Building a progressive majority in Sussex
The PM’s snap election announcement quickly brought the tension in the group to the surface. Most were immediately focused on the need to convince local progressive party leaders to collaborate to exclude Tory candidates from success. But others, more attached to a values-based approach, were anxious about narrowing the focus of the work of Sussex Progressives to a simple question of an electoral alliance. This dynamic – between the shorter term/narrower focus on electoral/party relationships and the longer, broader aim of investing effort and resources in building a social movement of parties and civil society organisations – is one of the most interesting features of progressive alliances. It is not so much a division between individuals – all share both aims – as a tension about where to focus attention and imagination. The looming election date has ensured that the immediate focus will be on persuading parties to collaborate to stop the Tories winning Sussex seats. More of this later.
Sussex Progressives intentionally do not see themselves as a party. Thus they pay little attention to detailed policy issues whose distinctions they see as the domain of parties; instead they concentrate on the bigger issues that inform and frame policy, and evaluate options through the perspectives of their fundamental values.
The founders were mostly twenty-somethings who had been involved in campaigning for Remain. Some had been very much spooked by the xenophobic tone and mendacity of the Leave campaign, others wanted to develop further the positive experience of working together that the Sussex Remain campaign had provided. In interviews with me they express a palpable anxiety that progressive values have declined in the face of far right and populist advance in the UK, in the rest of Europe and in the US. The ‘threat to progressivism’ is seen to predate Brexit, and thought of as a longer-term trend that requires a renewal of progressive political values. They see themselves as progressives first and members of parties second. Initially independent of the Compass national initiative, the two now work closely together.
Membership and attendance at events has grown rapidly: flagship events aimed at generating support for the idea of a progressive alliance before the election announcement attracted large numbers (250 in Lewes and 160 in Brighton in the last four weeks, another 150 at a planning meeting just after the election announcement and a further 60 at a ‘barnstorming’ workshop led by people from the Bernie Sanders campaign [and with just twenty-fours notice]). The database of contacts has reached just under a thousand in a short period.
The aim is to give meaning to the group’s values in practical ways. For example, concern about democratic practice means that preparation for meetings is given a lot of thought, especially about how to create new forms of interaction, and this means that meetings often feel quite different from traditional political meetings. The process of the meeting – how a discussion or interaction is conducted – thus receives great attention as well as the outcomes.

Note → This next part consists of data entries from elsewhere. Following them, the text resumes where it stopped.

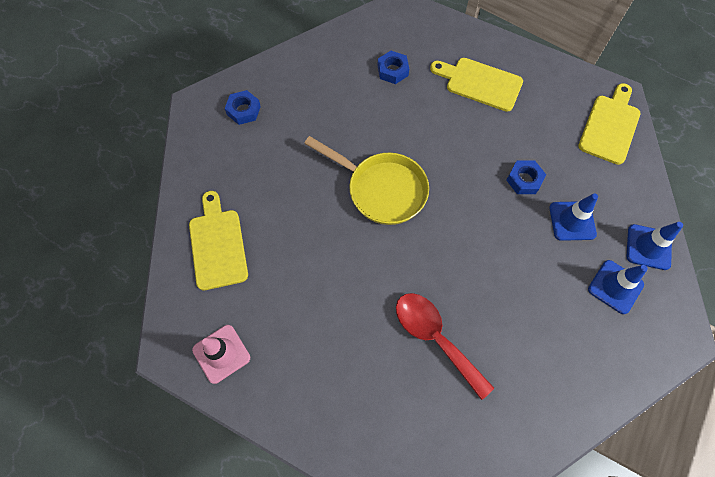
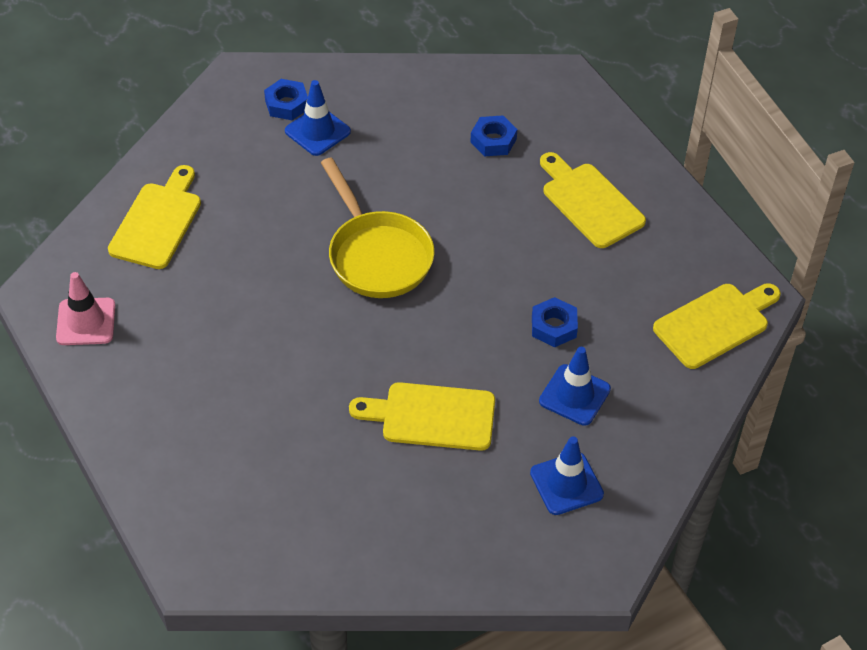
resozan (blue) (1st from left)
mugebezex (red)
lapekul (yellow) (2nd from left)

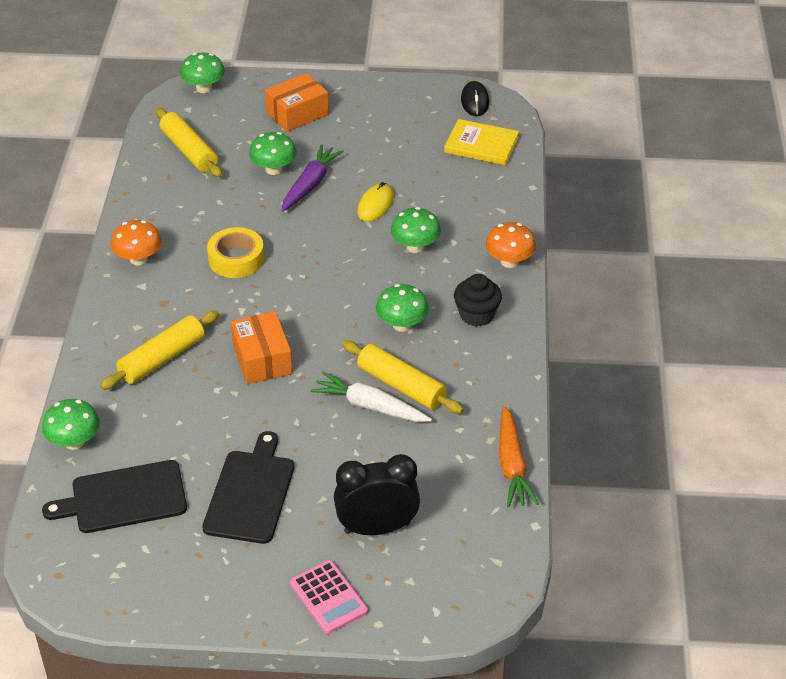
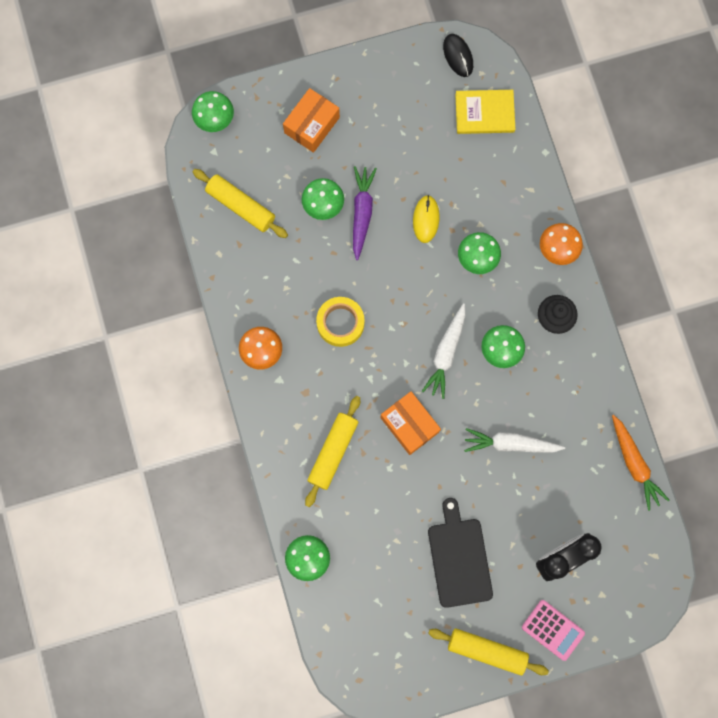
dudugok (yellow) (3rd from left)
lapekul (black) (1st from left in the first image)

But the pull of electoral coalition and tactical voting is understandably strong. The aim in Sussex is to elect only progressive MPs on 8 June, and this is feasible. Lewes and Eastbourne currently have Conservative MPs (both women), but both constituencies have some Richmond-like features – they are ex LibDem seats with strong Remain votes in the EU Referendum and small 2015 winning majorities. In Brighton Pavilion the Greens co-leader Caroline Lucas has built an enviable national as well as a local reputation and all progressive parties formally (LibDems will not be standing) or informally (Labour) seem keen to protect her majority from right-wing attack. In Hove, Labour’s Peter Kyle, widely seen as progressive (although reservations accrue from his opposition to PR), can probably only be safe if Green and LibDem activists withhold their efforts to prevent splitting the vote. In Brighton Kemptown, where Tory Simon Kirby has a 630 majority and where the Green Party has already decided not to contest, any LibDem holding back from their own party’s campaign in the constituency could help unseat him in favour of a the Labour candidate. Sussex Progressives have had key roles in brokering progressive alliances in all five Sussex constituencies. Labour, the most tribal and the least willing to enter formally into an electoral alliance, is likely to be the biggest gainer from a progressive alliance (assuming voters don’t backlash against their normal choice parties by refusing to vote). But from Sussex Progressives’ perspective, the bigger benefit is the progressive cause.
The prospect of Sussex electing only progressive candidates to its five constituencies is an enticing vision. The progressive alliance may be more attractive to many than party loyalty because of a perception of a meta-level threat, a threat to values – that it is not just a question of policies. It’s possible Labour tribalists don’t see the political situation this way. Or maybe they do but are blinded by an old paradigm, or perhaps they do but don’t care (‘I’d rather lose with Corbyn than win with a neo-Blairite’, as one local party activist put it). The Sussex Progressives’ following, especially among young people, is something of an antidote to this.